My friend weighed the decision carefully. He investigated various options for their ease of use, versatility, novelty, etc. I suffered less indecision. I knew I wanted a language which would draw me in closer to the heart of the computer than the others. I cared not if it was 20 times harder to use, I wanted more control at a lower level. After a perfunctory period of pretending to weigh different options, I made my decision: I would learn C++.

The List

In my first heady months of learning to code, I was entranced with the idea of the linked list. What a perfect distillation of the computer’s raw power, that a list can exist in which the memory location of each element could be totally random and disjoint, and yet the list still affords the ability to iterate over the elements with ease. On top of that, a linked list can be sliced and diced and grown and shrunk in any which way and with no greater perturbation in memory than that to the individual elements themselves. How elegant. How flawless. What structure could possibly surpass the linked list.

So imagine my chagrin when I gradually became aware that the foundational data structure used in many dynamically resizable objects was the linked list’s arch nemesis, the contiguous array. What a vile, bloated structure; carelessly wasting space; wantonly occupying the processor by copying every element into new memory at unpredictable junctures. If ever there was a structure that lacked elegance, this was it. And for what reason might it be preferred? Multiplication-based indexing? I scoffed at the notion. How frequently can applications avoid iterating over every element anyway, I asked.

The Array

And yet for all my loathing of the resizable contiguous array, something began nagging at me early on in my coding journey. Ever so slowly, a nascent idea formed that maybe, just maybe, the contiguous array actually was a superior foundational data structure. Initially, the part of me that entertained this thought was the same part of me that liked to write triply, quadrupley, quintupley nested loops. Who cares if its impossible to read and maintain, it probably executes a tiny bit more efficiently than nested function calls, right? But my real paradigm shift, came only after I slowly developed a learned preference for simplicity in design above all else. This came through more hours spent debugging hopelessly convoluted code than I care to admit.

It was only after experiencing this paradigm shift, that I began to understand the true elegance of the contiguous array. It has some rough edges, as identified previously, but what convention for accessing any single element could be simpler than performing a single multiplication. The simplicity of this one inherent characteristic of the contiguous array opens up whole new worlds of possibility. Take logarithmic search and self-contained binary tree structure, for instance. Once I gained a rudimentary understanding of the greater efficiency of accessing locally contiguous memory contiguity, due to caching, I was sold on the superiority of the contiguous array.

Takeaways

As time has passed, I’ve come around more and more to the conclusion that it’s all good. Sometimes I want a linked list, and sometimes I want a contiguous array. As long as I’m waxing poetic, here are a few more tidbits of wisdom:

  • Premature optimization is a terrible idea.
  • If you want to worry about efficiency, worry about time complexity, not so much other stuff.
  • Coding a complex solution is satisfying for a little while, until you have to debug it. Finding a simple solution in place of one that is complex is when coding is really fun.

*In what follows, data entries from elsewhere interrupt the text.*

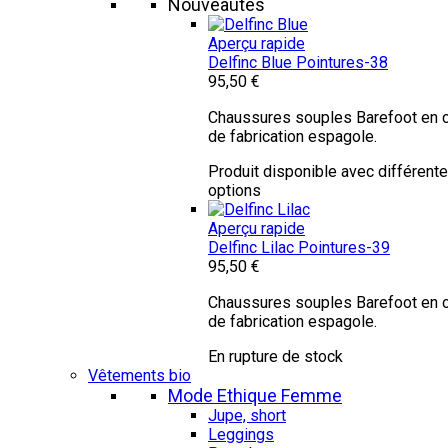
Nouveautés
Aperçu rapide
Delfinc Blue
Pointures-38
95,50 €
Chaussures souples Barefoot en c
de fabrication espagole.
Produit disponible avec différent
options
Aperçu rapide
Delfinc Lilac
Pointures-39
95,50 €
Chaussures souples Barefoot en c
de fabrication espagole.
En rupture de stock
Vêtements bio
Mode Ethique Femme
Jupe, short
Leggings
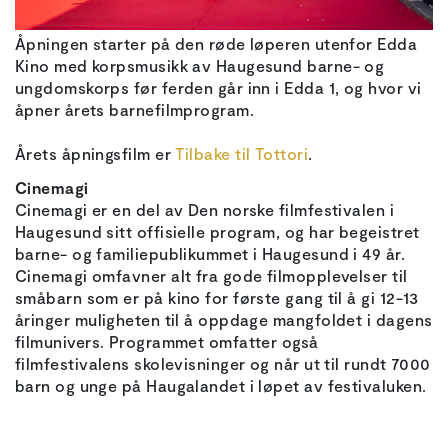
Åpningen starter på den røde løperen utenfor Edda
Kino med korpsmusikk av Haugesund barne- og
ungdomskorps før ferden går inn i Edda 1, og hvor vi
åpner årets barnefilmprogram.
Årets åpningsfilm er
Tilbake til Tottori
.
Cinemagi
Cinemagi er en del av Den norske filmfestivalen i
Haugesund sitt offisielle program, og har begeistret
barne- og familiepublikummet i Haugesund i 49 år.
Cinemagi omfavner alt fra gode filmopplevelser til
småbarn som er på kino for første gang til å gi 12-13
åringer muligheten til å oppdage mangfoldet i dagens
filmunivers. Programmet omfatter også
filmfestivalens skolevisninger og når ut til rundt 7000
barn og unge på Haugalandet i løpet av festivaluken.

Now that you’ve traveled with me through this brief text-based journey. Perhaps you are wondering, what was this post actually about? Not much, really. Just some of my reminiscence about my early history as a coder, using a couple basic data structures as milestones along the way. I enjoyed writing it, for what that is worth. If you were in the unenviable position of being compelled to read it, I hope it was tolerable. At any rate, thanks for reading. Cheers!